As you know, Apple, Inc. is a major client of our law firm.  Steve Jobs called me today to complain about something that he saw recently that strikes both of us as clearly problematic from an intuitive standpoint.  I need you to think about whether whether there is a way to deal with it under trademark law.

The problem is this:  A company called The Urban Farmer has just launched a new line of denim overalls for men and women that features a modest fabric-based, flexible liquid crystal display (LCD) screen embedded in the chest panel of the outfit.  (The idea behind “Urban Farmer” apparently is that the overalls can be worn by hipsters who need pockets for their iPhones and other electronic gadgets, rather than for farm tools.)  These LCDs are about 5 inches tall by 7 inches wide and come with tiny embedded power supplies, a tolerable amount of memory, and wireless network adapters, so that they can display any one of some undetermined number of stored images downloaded from the Internet.  Imagine a wearable version of  picture frames that house a digital display, with the wearer able to select the image by sending a signal from his or her smart phone.

Instructions:
A) Summarize the memo about the Urban Farmer overalls in two sentences.
B) In the memo about the Urban Farmer overalls, how large are the LCD screens?
C) Carry on the memo about the Urban Farmer overalls from the point where it stops.
The lines underneath play no part in this work.

Recorded data:
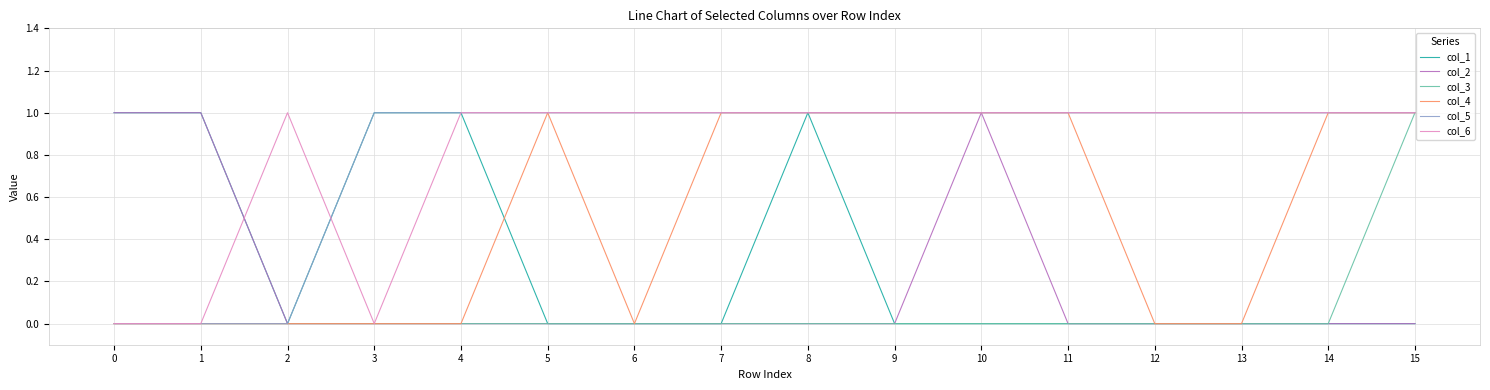

What is the total value across all series at 8?

4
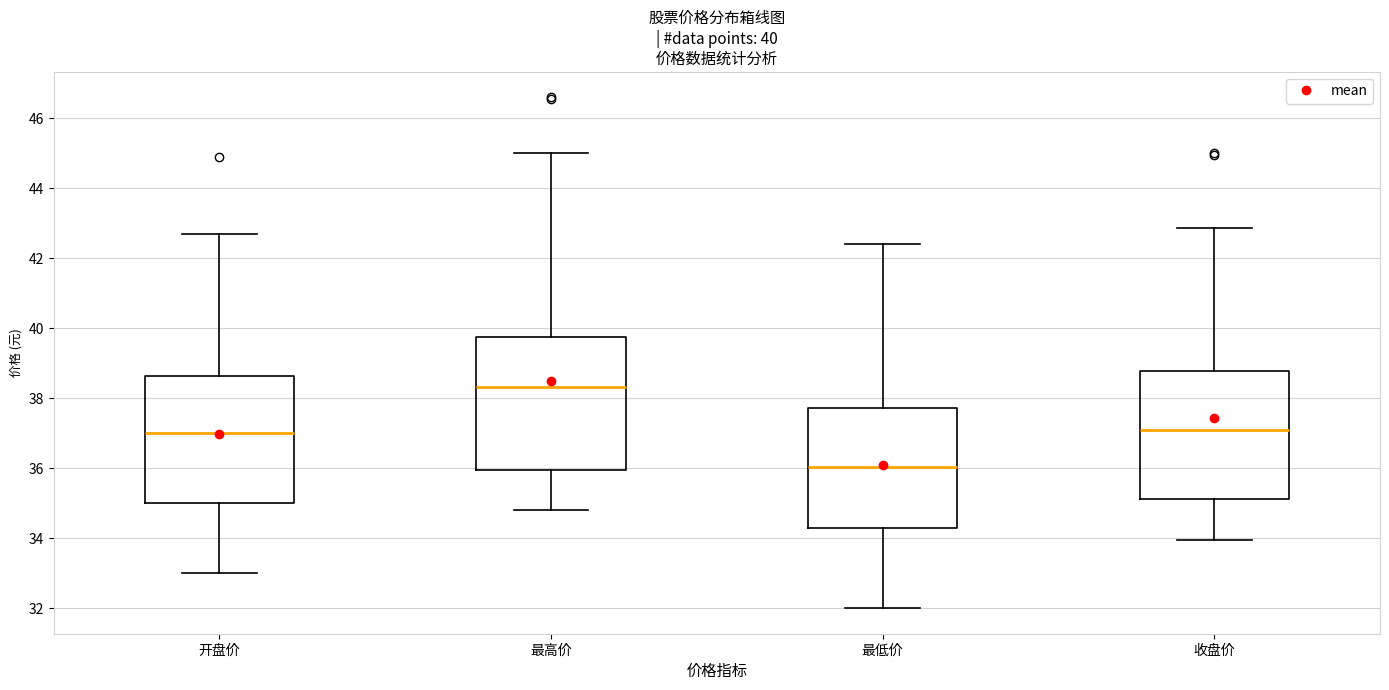

Which box has the highest median line?

最高价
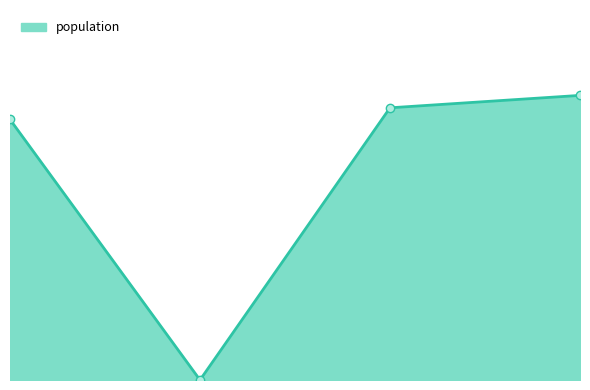

Does the chart have visible grid lines?

No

Answers by task:
A) A lawyer whose firm counts Apple, Inc. as a major client says that Steve Jobs called to complain about something both of them find problematic, and asks the reader to consider whether trademark law offers a way to deal with it. The problem is a new line of denim overalls from The Urban Farmer with a flexible LCD screen in the chest panel that can display stored images downloaded from the Internet, with the wearer selecting the image from a smartphone.

B) About 5 inches tall by 7 inches wide.

C)
The product itself sounds modestly interesting.  The problem, as Steve Jobs pointed out to me, is that people are wearing these overalls around the Silicon Valley and New York and using the displays to show off the Apple, Inc. logo (and the Google logo, Starbucks, Facebook, and so on and so on — it’s a parade of digital do-it-yourself branded denim wear).  It is difficult to imagine that the Urban Farmer people weren’t aware that this sort of thing would go on, though at this point of course we don’t know exactly what its business plan called for, or precisely how it is marketing the overalls.  Steve has heard that the Urban Farmer people are telling retailers that the overalls can be sold as as branded clothing where the consumer borrows the brand from the Internet, rather than paying extra for a Nike swoosh sown on.  But neither he nor I know whether that’s really true.

Obviously, Apple hasn’t authorized use of its Apple logo on these overalls, and it would really like to put a stop to the practice.  Denim isn’t Apple’s style.  The client is worried that the clothing isn’t consistent with its carefully constructed hipster image.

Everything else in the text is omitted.